On Sunday there was also a coup in Honduras.  Here, probably for having had to live under a military government (more than once), such an event strikes a chord.  I was reading comments from readers on Huffington Post and was shocked by how people were actually defending the removal of an elected leader by the military.  The most common point made in defense of the military's removal of Zelaya is his relationship, or even similarity to, Hugo Chavez.  I don't have the exact quote, but thank you to the comment that basically said:  I don't care if he was friends with Charles Manson, militaries don't choose governments.  On BBC  many Hondurans talked about supporting the military's actions.  I think it's important to imagine the class of people who have access to BBC online in a poor country.  He was taken out of power after he declared that he would hold a public referendum to allow him to run for re-election.  It is also interesting to know that there are people who have lived under a military dictatorship and yet still support a military that is so powerful that it, within days, deposes and appoints a president.  When I explained this to my Spanish teacher, he said, you just don't understand the Latin American mentality.  Zelaya is not really even that much of a leftist, but when people feel that their interests are at stake, they will accept any action that makes them feel like that immediate threat, perhaps to their pocketbook, is removed.  I respect my teacher immensely.  He is great intellectual, and also the only person I really know who is honest about having voted for the kirchernista Heller in the last election and who openly agrees with CFK, even about how she dealt with the farmers.  I respect that he is honest about liking la presidenta when obviously in one moment many, even a few from Capital, did, but, like with Bush, all of sudden people pretend they had nothing to do with the person who is really screwing up (or at least you know that's how everyone else thinks, so you pretend to be in agreement).  I was so shocked when he told me he was going to vote for Heller and how he felt about "the couple".  He is not in love with them, but he does at least like CFK, which is rare for Buenos Aires and also shows an independence of thought.  Also, like Pino Solanas, and many Las Vegas 70's lounge singers before him, he has a proclivity for the turtle neck.  

One day I will write a book on Buenos Aires buses.  I'm not sure how to organize the chapters.

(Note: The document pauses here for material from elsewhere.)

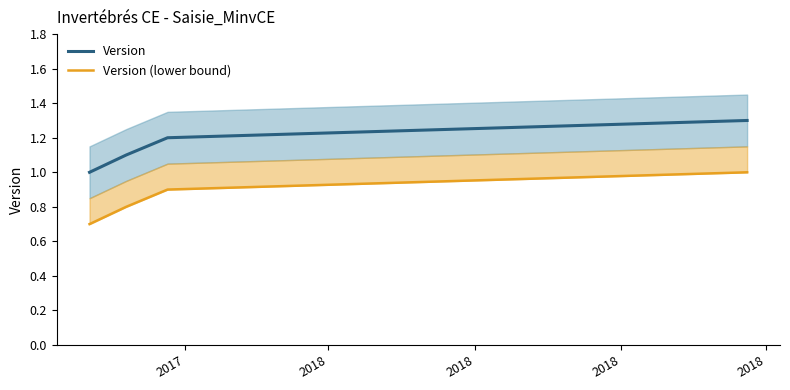

Rank the series by their maximum value, from lowest to highest.

Version (lower bound), Version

I don't know if I would do it by bus line or hour of the day, maybe even by the music the driver chooses.  Different lines certainly have different characters (both the feeling of the bus and the literal meaning of the word character when used to describe its passengers).  A bus at rush hour can be a dreadful thing.  Last week a woman, well-dressed and with all appearances of decency, shoved me out of the way to get on the 22 ahead of me.  She prevented me from stepping onto the bus so that the could pass me.  

I must be off.  I have to write about plastic bags, must remember that I must share a conversation I had about that with my PTS friend.  

I am not proofreading anything I'm writing.  Sorry, but after Columbia I just don't want to care so much and let it flow.